英语励志短文:A sort of unselfish selfishness 一种无私的自私
When a man is ten, he has a boy's faith in almost everything: even Santa Claus is a belief he is not quite ready to give up so long as there is a chance the old gentleman may really live and deliver. When a man is twenty, he is closer to compete disillusion and stronger conviction than he will probably ever be in his life.
This is the age of atheists and agnostics; it is also the age of martyrs. Jesus Christ must have been a very young man when he died on the cross; Joan of Arc, they say, was only nineteen as the flames consumed her. It is in the later years---oh, anywhere from thirty to fifty---that a man at some time stands with the tatters of his hopes and dreams fallen from him and asks himself:"What, indeed, do i believe?"
He is very apt, then, to cling to the words of other men who have written for him the shadow signposts that come as anything to pointing pathways he found best in the past and roads he will trust on the way ahead. These words may be mere copybook maxims: that honesty is the best policy, or haste makes waste. They may be alone from Shakespeare---
"To thine own self be true"---or from the bible---"All things whatsoever ye would that men should do to you, do ye even so to them"---or from the poets" i myself am Heaven and Hell". They may seem a sort of hodgepodge in a man's mind, yet they can make a pattern not inconsistent and not weak.
So if i believe that i myself am Heaven and Hell, that anything less than honesty to myself and others is a boomerang on them and me; if my translation of the Golden Rule is simple acts of kindness and understanding and compassion, practiced in the hope that they will be shown to me, then i have a way of life that is a sort of unselfish selfishness. The bald statement may sound cynical, but if i can follow that way, i shall not be too unhappy here and i may face death with regret but an untroubled face and a stout heart.

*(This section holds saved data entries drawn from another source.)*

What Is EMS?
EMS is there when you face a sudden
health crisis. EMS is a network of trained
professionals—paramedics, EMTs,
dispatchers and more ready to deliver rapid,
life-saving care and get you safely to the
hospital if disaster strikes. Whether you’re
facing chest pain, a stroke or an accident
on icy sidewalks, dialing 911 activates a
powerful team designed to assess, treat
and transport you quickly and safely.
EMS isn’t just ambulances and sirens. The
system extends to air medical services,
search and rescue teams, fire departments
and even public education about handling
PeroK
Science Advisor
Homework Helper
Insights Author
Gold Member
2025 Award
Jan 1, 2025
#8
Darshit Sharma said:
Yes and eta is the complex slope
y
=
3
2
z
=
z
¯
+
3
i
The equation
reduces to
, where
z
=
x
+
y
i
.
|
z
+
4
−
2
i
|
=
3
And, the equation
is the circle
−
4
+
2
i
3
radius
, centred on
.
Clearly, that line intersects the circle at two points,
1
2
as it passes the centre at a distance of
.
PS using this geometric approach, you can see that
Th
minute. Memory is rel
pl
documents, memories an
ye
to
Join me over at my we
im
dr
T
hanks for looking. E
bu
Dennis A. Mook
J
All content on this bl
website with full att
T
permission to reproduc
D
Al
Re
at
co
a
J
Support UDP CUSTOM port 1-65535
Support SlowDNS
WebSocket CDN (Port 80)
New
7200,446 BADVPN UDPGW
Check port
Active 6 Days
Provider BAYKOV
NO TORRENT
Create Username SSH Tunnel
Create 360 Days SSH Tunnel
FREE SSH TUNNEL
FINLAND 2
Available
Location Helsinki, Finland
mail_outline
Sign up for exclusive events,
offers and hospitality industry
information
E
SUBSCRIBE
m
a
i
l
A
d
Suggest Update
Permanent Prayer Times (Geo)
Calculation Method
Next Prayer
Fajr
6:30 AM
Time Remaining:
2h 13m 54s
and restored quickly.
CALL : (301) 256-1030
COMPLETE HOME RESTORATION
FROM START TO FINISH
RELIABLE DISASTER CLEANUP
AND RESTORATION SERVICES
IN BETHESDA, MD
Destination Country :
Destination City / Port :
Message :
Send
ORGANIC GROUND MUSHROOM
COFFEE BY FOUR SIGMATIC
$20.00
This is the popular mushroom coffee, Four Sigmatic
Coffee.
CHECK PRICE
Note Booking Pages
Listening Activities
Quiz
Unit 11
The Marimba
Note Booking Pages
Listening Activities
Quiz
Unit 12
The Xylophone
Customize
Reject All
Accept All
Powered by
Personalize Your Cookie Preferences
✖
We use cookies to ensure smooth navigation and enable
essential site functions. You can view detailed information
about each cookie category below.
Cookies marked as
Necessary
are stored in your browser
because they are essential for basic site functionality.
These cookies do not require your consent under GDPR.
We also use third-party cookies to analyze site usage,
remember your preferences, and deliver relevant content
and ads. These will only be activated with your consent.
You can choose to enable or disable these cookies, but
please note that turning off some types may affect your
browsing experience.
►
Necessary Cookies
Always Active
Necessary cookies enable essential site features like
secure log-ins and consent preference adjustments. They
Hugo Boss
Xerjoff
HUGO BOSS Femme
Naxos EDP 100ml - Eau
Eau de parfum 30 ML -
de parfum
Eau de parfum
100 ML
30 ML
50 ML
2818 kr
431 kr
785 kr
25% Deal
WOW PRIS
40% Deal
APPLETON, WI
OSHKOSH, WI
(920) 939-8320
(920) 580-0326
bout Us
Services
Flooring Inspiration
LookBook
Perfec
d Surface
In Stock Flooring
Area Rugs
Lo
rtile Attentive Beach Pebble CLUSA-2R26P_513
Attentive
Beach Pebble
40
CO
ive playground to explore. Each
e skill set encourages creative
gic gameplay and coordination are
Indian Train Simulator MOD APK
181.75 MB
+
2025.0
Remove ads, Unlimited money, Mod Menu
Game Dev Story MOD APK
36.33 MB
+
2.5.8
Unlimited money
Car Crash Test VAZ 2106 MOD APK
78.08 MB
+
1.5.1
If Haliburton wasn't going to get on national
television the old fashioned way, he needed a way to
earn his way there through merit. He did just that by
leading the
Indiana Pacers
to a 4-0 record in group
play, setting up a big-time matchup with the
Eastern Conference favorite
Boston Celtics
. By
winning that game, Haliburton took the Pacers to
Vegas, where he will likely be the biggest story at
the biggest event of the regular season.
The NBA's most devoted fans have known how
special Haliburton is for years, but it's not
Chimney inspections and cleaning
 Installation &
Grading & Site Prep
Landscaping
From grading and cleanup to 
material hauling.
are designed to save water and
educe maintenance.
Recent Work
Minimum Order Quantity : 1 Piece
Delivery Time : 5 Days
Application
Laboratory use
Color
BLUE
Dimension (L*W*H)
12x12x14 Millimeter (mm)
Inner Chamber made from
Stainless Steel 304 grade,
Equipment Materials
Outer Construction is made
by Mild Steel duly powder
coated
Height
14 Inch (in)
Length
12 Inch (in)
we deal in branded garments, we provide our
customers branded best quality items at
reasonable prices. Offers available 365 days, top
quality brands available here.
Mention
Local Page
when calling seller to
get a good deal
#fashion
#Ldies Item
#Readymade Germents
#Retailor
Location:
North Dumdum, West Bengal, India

But there are blocks and pitfalls in a way of life, even assuming that a man can adhere to it steadfastly despite his own inclinations to deviate. These obstacles are the work other men who adhere to other ways. Hence kindness and compassion are not enough.
A man, i believe, must have courage and fortitude and a burning sense of justice, too. There are times we should turn the other cheek, but there are likewise times when we must fight the good fight. When? Well, if a fellow can't find the answer on the signposts or in his heart, i guess he has just got to pray.